I’ve written about Benskins legendary Colne Spring Ale several times before. I’m saddened that I never got to taste it. But I was heartened to spot it in a Benskins advert from 1890. But looking a little more closely, it told me something very surprising.
What style was Colne Spring Ale? Barley Wine? Old Ale? No. According to Benskins, it was a Mild Ale.
I’m glad of two things: that they numbered their beers and that they grouped them by style. The numbering means that I can be sure that XXXXA Ale and Colne Spring Ale are the same thing. Who would have thought Colne Spring Ale was a type of Mild?
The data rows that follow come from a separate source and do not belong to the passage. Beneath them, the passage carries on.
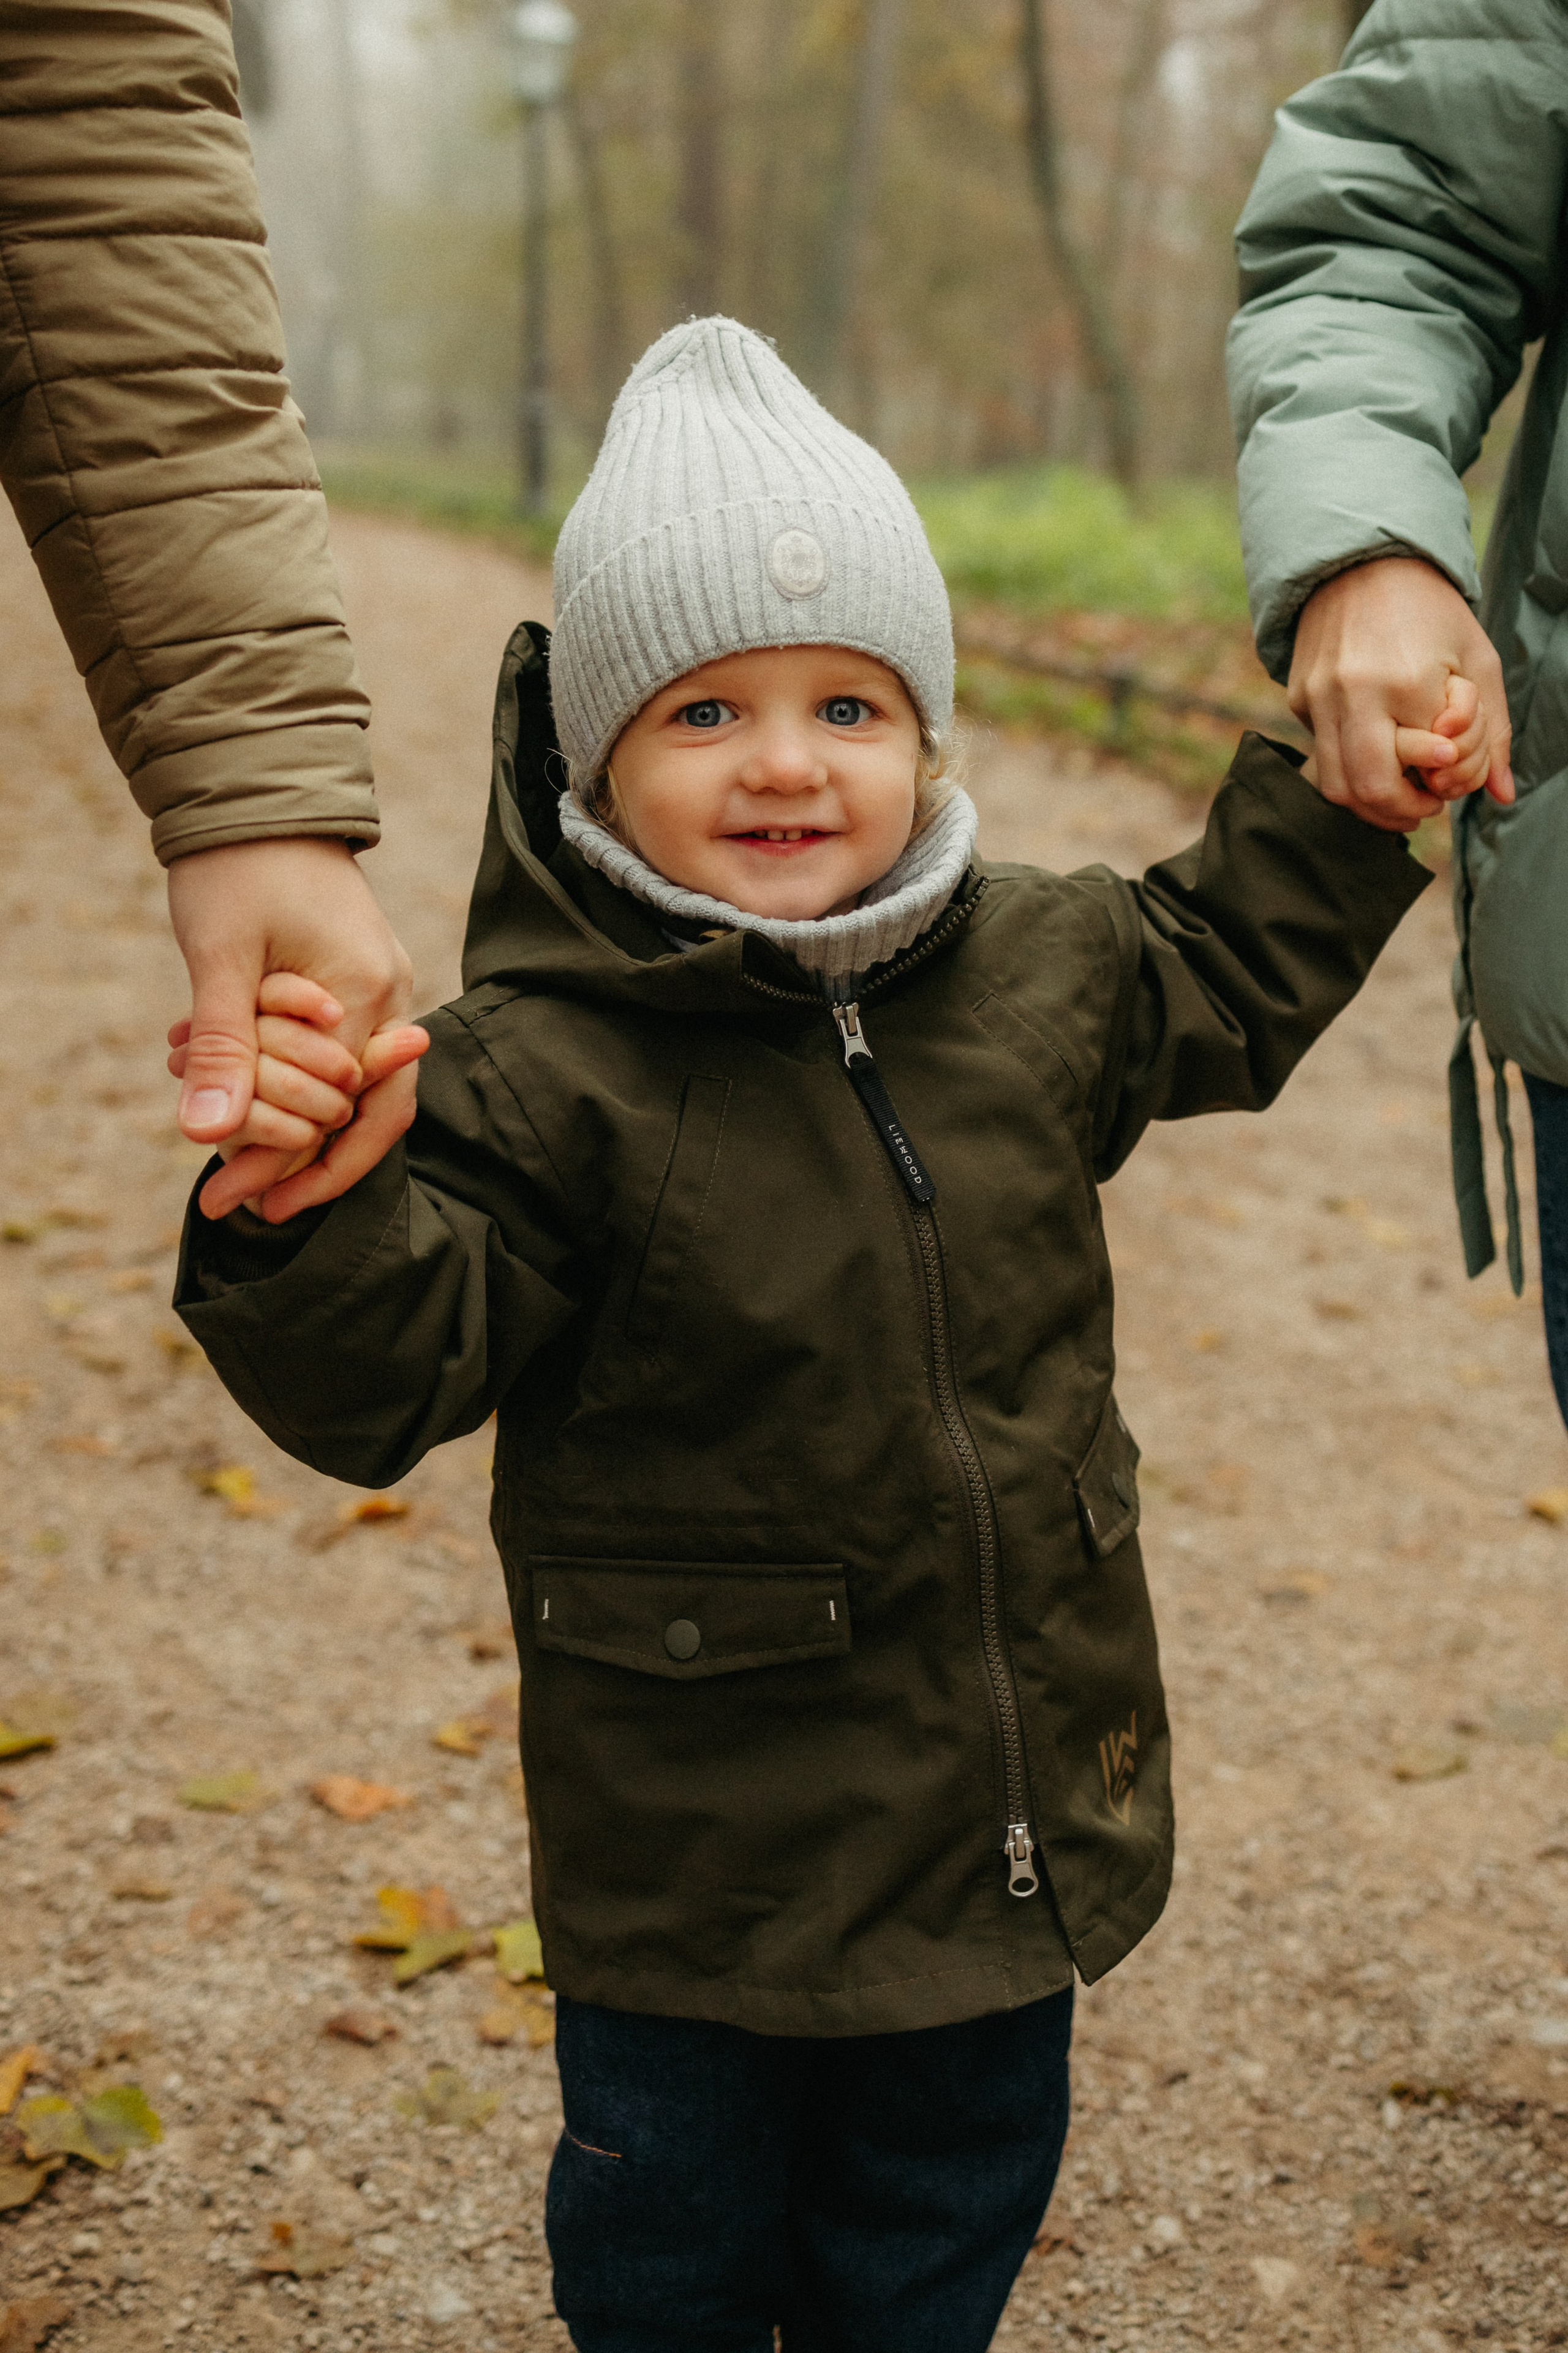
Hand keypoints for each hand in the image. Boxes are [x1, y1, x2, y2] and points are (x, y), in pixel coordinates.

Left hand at [167, 837, 414, 1211]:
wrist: (261, 793)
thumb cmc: (239, 867)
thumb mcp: (219, 959)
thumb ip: (221, 1047)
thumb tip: (206, 1134)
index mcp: (366, 996)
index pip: (339, 1112)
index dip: (286, 1166)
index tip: (228, 1201)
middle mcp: (391, 999)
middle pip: (373, 1116)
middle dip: (307, 1166)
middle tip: (244, 1204)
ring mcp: (381, 990)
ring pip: (358, 1091)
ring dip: (295, 1123)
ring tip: (232, 1154)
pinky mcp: (360, 982)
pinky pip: (342, 1054)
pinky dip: (295, 1083)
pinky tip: (243, 1094)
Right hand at [1289, 556, 1513, 831]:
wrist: (1362, 560)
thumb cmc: (1430, 611)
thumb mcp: (1477, 659)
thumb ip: (1494, 731)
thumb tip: (1502, 794)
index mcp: (1408, 681)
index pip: (1428, 766)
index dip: (1445, 782)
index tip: (1451, 773)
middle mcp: (1354, 693)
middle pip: (1369, 792)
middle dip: (1401, 811)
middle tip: (1424, 804)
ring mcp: (1317, 697)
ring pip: (1334, 787)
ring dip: (1368, 804)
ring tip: (1397, 792)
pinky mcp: (1299, 697)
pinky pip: (1320, 753)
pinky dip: (1348, 767)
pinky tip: (1372, 751)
The price list also tells me something I’d long suspected: that Cooper was just the name for bottled Porter. Nice to have that confirmed.
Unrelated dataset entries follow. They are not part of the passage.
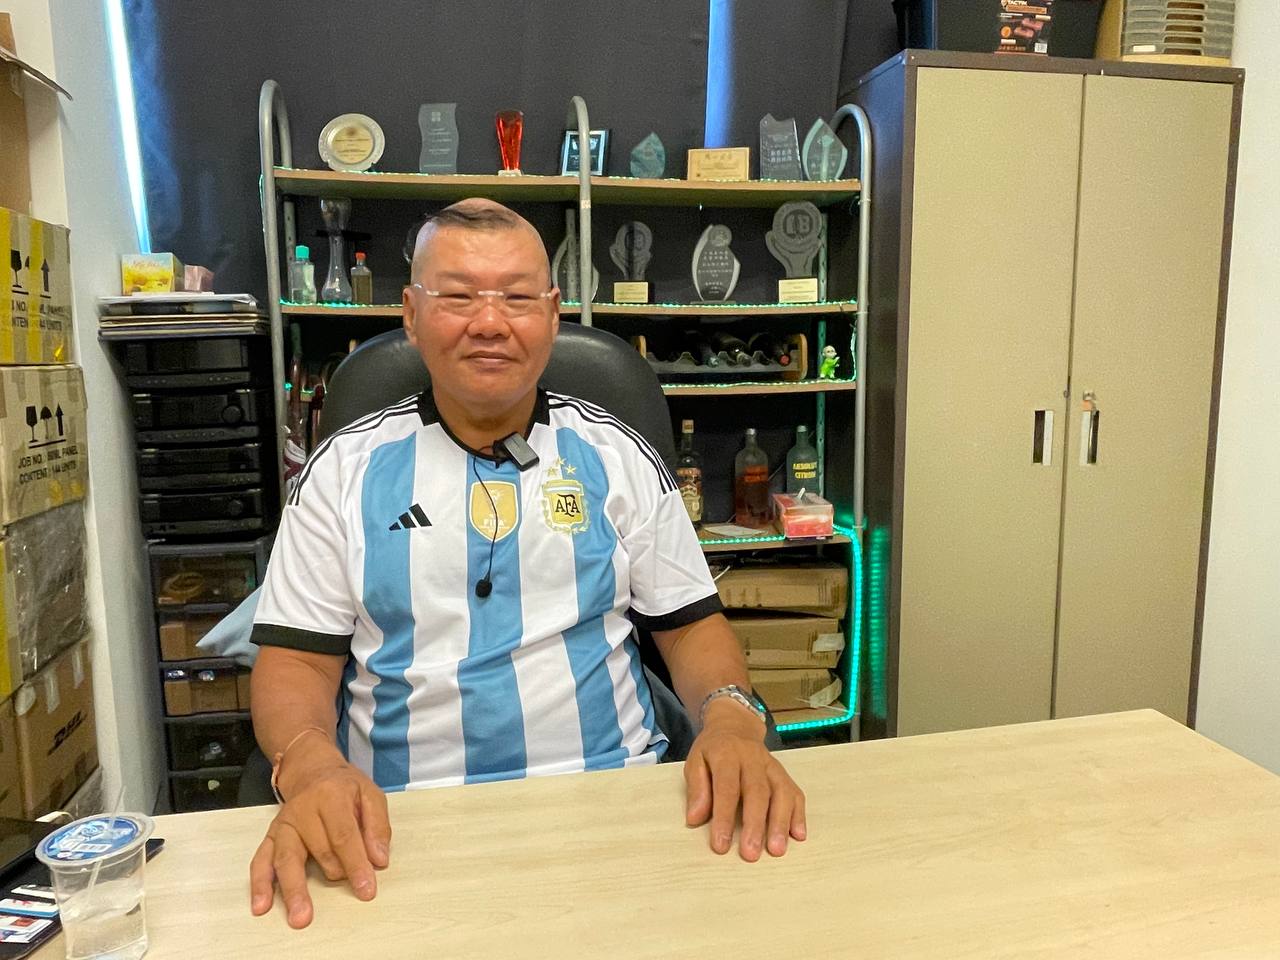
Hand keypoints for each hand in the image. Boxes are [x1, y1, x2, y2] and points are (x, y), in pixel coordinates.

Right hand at [249, 737, 391, 928]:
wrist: (311, 772)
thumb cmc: (344, 787)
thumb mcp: (370, 794)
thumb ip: (377, 825)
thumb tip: (378, 860)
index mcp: (330, 796)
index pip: (344, 834)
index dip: (356, 863)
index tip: (366, 889)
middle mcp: (303, 810)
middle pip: (318, 848)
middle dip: (335, 873)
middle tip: (345, 897)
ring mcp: (284, 825)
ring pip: (287, 858)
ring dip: (293, 889)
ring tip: (300, 917)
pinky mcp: (271, 836)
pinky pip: (261, 860)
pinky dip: (259, 884)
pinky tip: (261, 905)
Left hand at [683, 699, 806, 860]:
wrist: (734, 727)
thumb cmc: (713, 751)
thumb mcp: (695, 762)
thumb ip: (696, 789)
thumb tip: (695, 818)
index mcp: (727, 754)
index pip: (727, 788)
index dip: (724, 817)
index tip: (721, 845)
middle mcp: (753, 758)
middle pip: (757, 792)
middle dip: (755, 824)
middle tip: (751, 853)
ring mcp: (772, 766)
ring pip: (781, 792)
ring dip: (780, 822)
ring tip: (776, 850)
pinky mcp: (784, 774)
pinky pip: (795, 793)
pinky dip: (798, 814)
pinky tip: (798, 835)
Here’s my guess at the OGs, based around 1055º being the gravity of a beer costing 36s per barrel.
|beer||price per barrel||est. OG|
|No. 1 Indian Pale Ale||54||1082.5|
|No. 2 Guinea Ale||42||1064.2|
|No. 3 Pale Ale||36||1055.0|
|No. 4 XXXXA Ale||72||1110.0|
|No. 4 XXXX Ale||60||1091.7|
|No. 5 XXX Ale||54||1082.5|
|No. 6 XX Ale||36||1055.0|
|No. 7 Double Stout||54||1082.5|
|No. 8 Single Stout||42||1064.2|
|No. 9 Porter||36||1055.0|
The gravity is too high for the Indian Pale Ale. You had to pay a premium for IPA. My guess would be that the OG was really around 1065º.